Shapeless procèdent d’une certaine sophistication dans le Black Metal ; bien que l’atmosphère et la production restent mystérieuses et embrumées, les compositions sont convoluées et construites avec soin au service d’une angoisse métaphysique. Jugez plutôt de leurs mots :
Toute forme de conscience, d’ordre, d’organisation, et toute tentative de déjouer la destruction physique et psychique, sont absurdes et sans fondement. Capitulez.
Auriferous Flame – The Great Mist Within
Black Metal – Grèce
Il circule en ville une rumeur : Ayloss, l’entité derrière Spectral Lore, l’un des projets phare de la scène RABM, ne serait pas un simple humain mais en réalité un collectif de créatures humanoïdes fonctionnant avec un esprit de ruche. Selon nos sources, c’est en tout cas l’hypothèse la plus plausible pour expliquer les sorties nombreuses, parallèles et toutes excellentes qui lui (leur ?) sont attribuées.
Pas si longtemps après le dernier album de Spectral Lore, suivi d’un nouveau Mystras, puis du spin-off de Heavy Metal épique Clarent Blade, et littéralement à la suite de Fortress of the Pearl, Ayloss nous sert Auriferous Flame, un projet censé rendre hommage au Black Metal à l’ancienne. Si Auriferous Flame a bien otutes les qualités d’un excellent Black Metal atmosphérique des années 90, il est nimbé du brouillard mystique, du riffing si particulier et tortueux du monsieur. L’une des sorties Black Metal les plus entraînantes de cette fin d’année, relevée d’une identité sonore unique.
Wraithlord – A Dance in the Ghostlight
Black Metal – USA
Ce qu’il y a de super avec la scène USBM, au-delà de sa grande variété musicale et artistique, c’est son contingent d’artistes solo capables de prendre n’importe quels aspects du Heavy Metal ou du Rock qui leur chantent, et de les intégrer à leur propre recette à la fois rafraîchissante et fidèle au Black Metal, le tout avec en général une productivité impressionante.

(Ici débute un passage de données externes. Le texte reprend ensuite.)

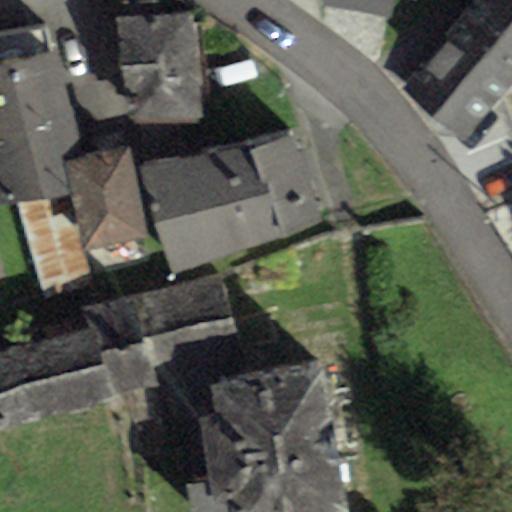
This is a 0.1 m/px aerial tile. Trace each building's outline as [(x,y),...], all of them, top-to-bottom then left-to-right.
[(126,0),(121,0),(122,18),(158,16),(157,0),(126,0)] [(322,0),(321,7),(391,18),(393,0),(322,0)] [(511,0),(474,0),(399,88),(459,139),(511,76),(511,0)] [(122,18),(116,19),(126,132),(203,125),(193,12),(158,16),(122,18)] [(0,139),(73,123),(62,55),(51,58),(44,28),(0,35),(0,139)] [(81,159),(73,123),(0,139),(0,212),(18,209),(69,197),(63,163),(81,159)] [(294,129),(141,165),(171,276),(319,227),(294,129)] [(69,197),(82,253),(146,239),(127,149),(81,159),(63,163),(69,197)] [(69,197),(18,209),(40,301),(91,289),(82,253),(69,197)] [(224,273),(86,309),(91,330),(108,397),(247,361),(224,273)] [(0,432),(109,403),(108,397),(91,330),(3,352),(0,354),(0,432)] [(346,511),(318,363),(210,383),(216,416),(197,420),(211,497),(226,494),(228,511),(346,511)]
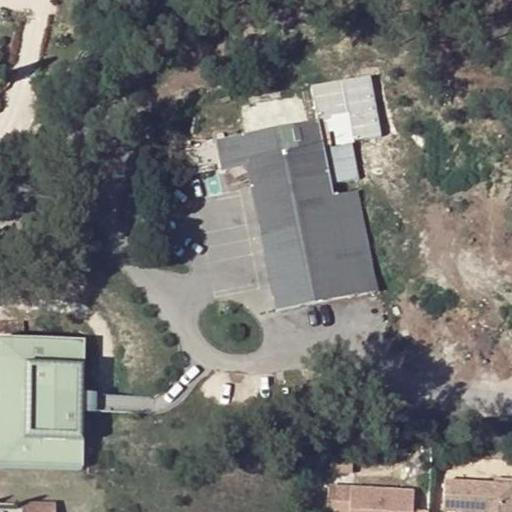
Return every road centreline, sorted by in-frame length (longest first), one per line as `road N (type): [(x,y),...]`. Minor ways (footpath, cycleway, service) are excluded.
road 1 (unclassified): [(125,63),(134,122),(114,244),(192,349),(222,362),(265,361),(352,337),(410,381),(457,399),(511,406)]
road 2 (residential): [(0,228),(125,63)]
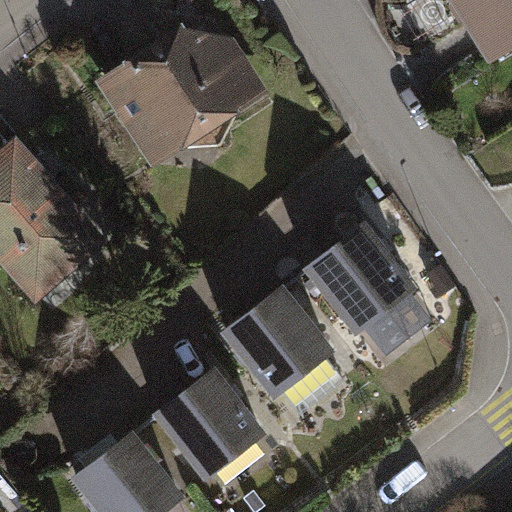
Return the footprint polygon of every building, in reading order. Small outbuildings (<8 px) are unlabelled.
[(511,0),(439,0),(477,60),(511,37),(511,0)] [(207,11),(108,81),(166,164),(266,94),(207,11)] [(120,241),(30,133),(0,157),(0,245),(47,302),(120,241)] [(350,219),(292,265),(346,332),(403,286),(350,219)] [(268,282),(209,329),(262,397),(321,350),(268,282)] [(200,365),(141,412),(196,479),(254,432),(200,365)] [(119,428),(57,477),(84,511),(151,511),(173,495),(119,428)]
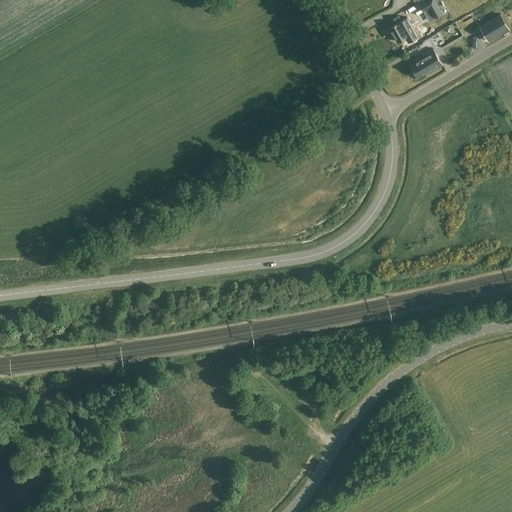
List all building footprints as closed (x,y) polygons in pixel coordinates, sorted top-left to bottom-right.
[(430,9),(435,18),(443,14),(435,0),(426,0),(420,4),(425,11),(430,9)] [(486,41),(508,28),(499,14),(478,26),(486,41)] [(404,20),(390,28),(398,42),(407,36),(403,29),(408,27),(404,20)] [(445,47),(451,56),(469,44),(464,36),(445,47)] [(428,73),(442,65),(433,49),(410,62),(412,65),(411,66),(417,77),(427,72),(428,73)]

A ce stade, tout le monde connaît Lamp of Murmuur, mais il y en a quelques autres comme Mäleficientt, ou encore Wraithlord à qui l’on doit déjà trois albums originaux et un album de reprises rien que cette année. Il se passe beaucoup de choses dans sa musique : du Heavy old school, du Post-Punk et du Death Rock, et même des touches de Surf Rock. Mais ne vous y trompez pas, Wraithlord demeure Black Metal en toutes circonstances : furieux, épique, glacial et sans pitié. Et super fendard également.
Gusforladt – Friendship, Love and War
Raw, Epic Black Metal – USA
Bon, soyons honnêtes, le Black Metal c’est tout le temps pareil. Une bande de types qui braillent avec une voix de fausset enroué, des riffs en trémolo chouinants, un son tout pourri, etc etc [insérer meme peu inspiré sur le Black Metal ici].
Alors, pourquoi ça marche toujours autant ? Pourquoi on passe encore et toujours notre temps, en 2022, à guetter ce qui sort des caves des mamans du monde entier ? Parce que peu importe le nombre incalculable de copies, d’emprunts et d’hommages que se font tous ces artistes les uns aux autres, peu importe le fait que tout groupe de Black Metal soit depuis longtemps condamné à marcher sur les épaules des titans ; il y aura toujours quelqu’un, quelque part, qui te sortira un nouveau mélange de ces quelques éléments typiques pour emmener tes tripes et ton âme pour quelques dizaines de minutes de pure transe.
En la matière, Gusforladt a tout : les cris, les riffs, les claviers, le son crado, et surtout ce sens des mélodies Heavy Metal empressées et incroyablement épiques… Avec un petit twist cependant ; attendez-voir de tomber sur la chevauchée Morriconesque de Heads Bowed in Silent Prayer. Du Black Metal qui donne envie d’empoigner son épée pour aller pourfendre dragons, orques et autres propriétaires terriens.